BEGIN Extract

Homeowners Should Brace for Property Price Drop: Data, Experts

Homeowners Should Brace for Property Price Drop: Data, Experts
A 'for sale' sign hangs in front of a home in Miami, Fla., on June 21, 2022. (Joe Raedle/Getty Images)
Petr Svab
11/27/2022
Updated:
12/28/2023
0:00

Real estate prices have declined over the past several months, but there could be much more to come, data and experts indicate.

The median home price has dropped by about 7 percent since its peak in June. It’s still up by about 6 percent since October 2021 and more than 35 percent up since early 2020, according to data from Zillow, a listing site.

Other market metrics have recently dropped far more precipitously, however. Sales volume, for instance, is down by more than 24 percent since last year. Construction was started on less than 120,000 private housing units in October, down from more than 150,000 in April, according to the Census Bureau’s seasonally adjusted data (pdf). Prices of lumber, the most common residential construction material in America, dropped by nearly 70 percent since February and are now roughly at the early 2020 level.

END Extract
BEGIN Data under study

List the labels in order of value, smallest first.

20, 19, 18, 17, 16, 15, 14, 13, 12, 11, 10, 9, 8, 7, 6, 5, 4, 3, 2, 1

END Data under study
BEGIN Data under study

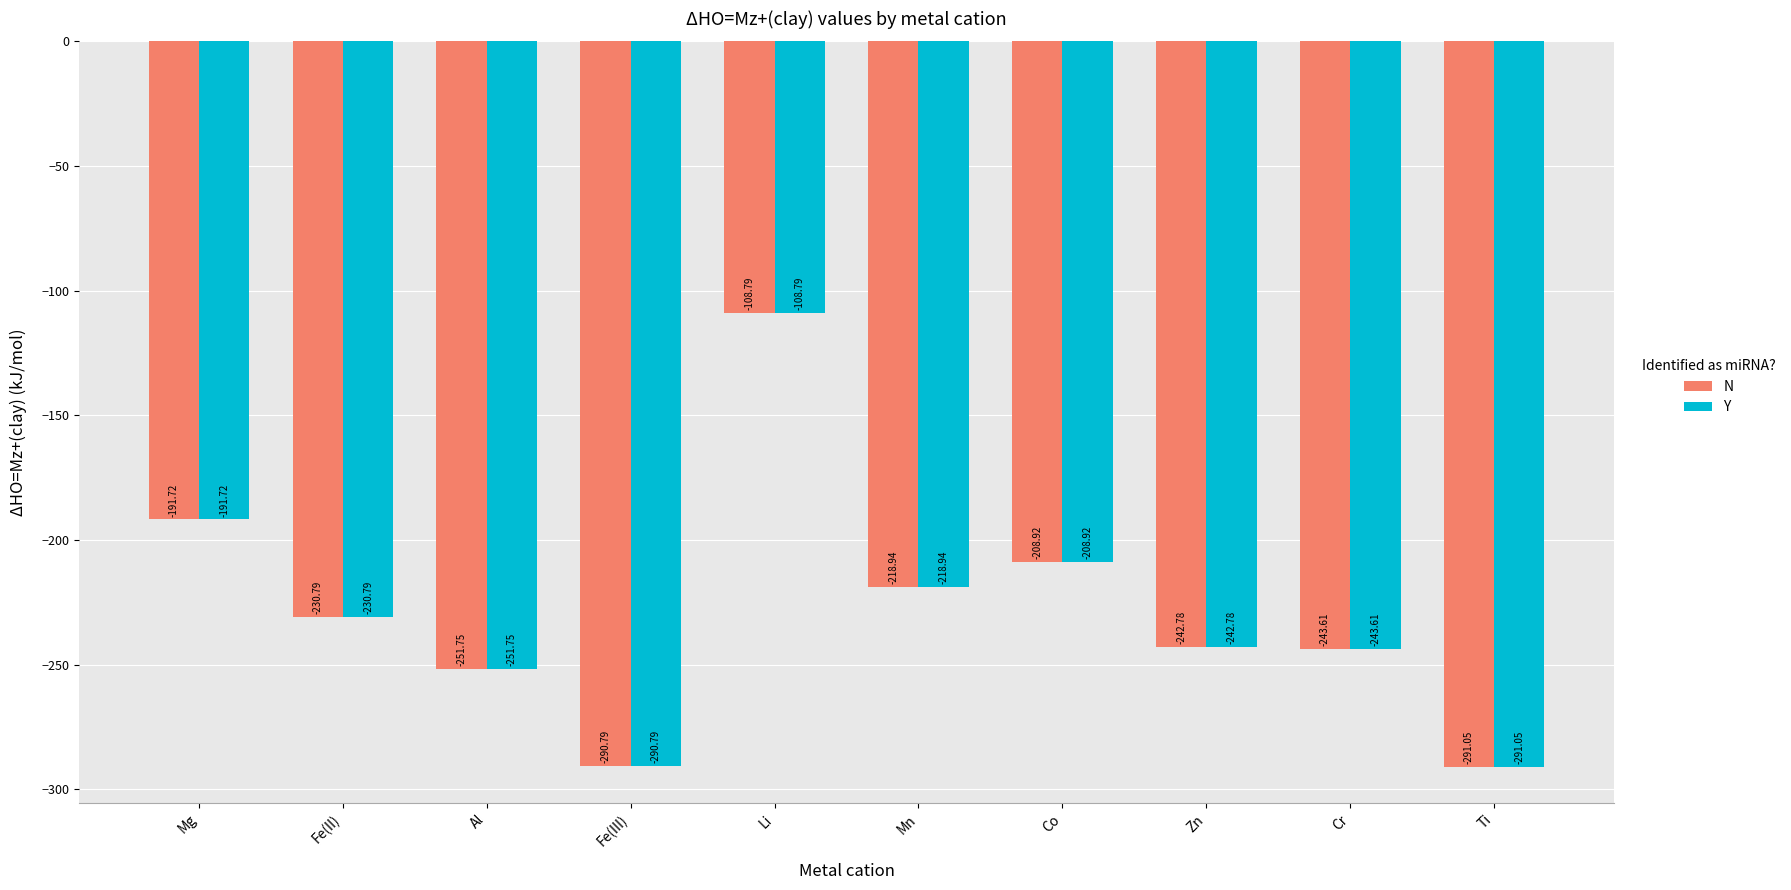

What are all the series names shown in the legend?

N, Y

END Data under study

[Questions to answer]
**1.** Give every percentage figure that appears in the article on home prices.
**2.** According to the article on home prices, construction began on how many private housing units in October?
The listing above has no connection to the article on home prices.

[Outputs by task]
**1.** about 7 percent, about 6 percent, more than 35 percent, more than 24 percent, nearly 70 percent

**2.** Less than 120,000.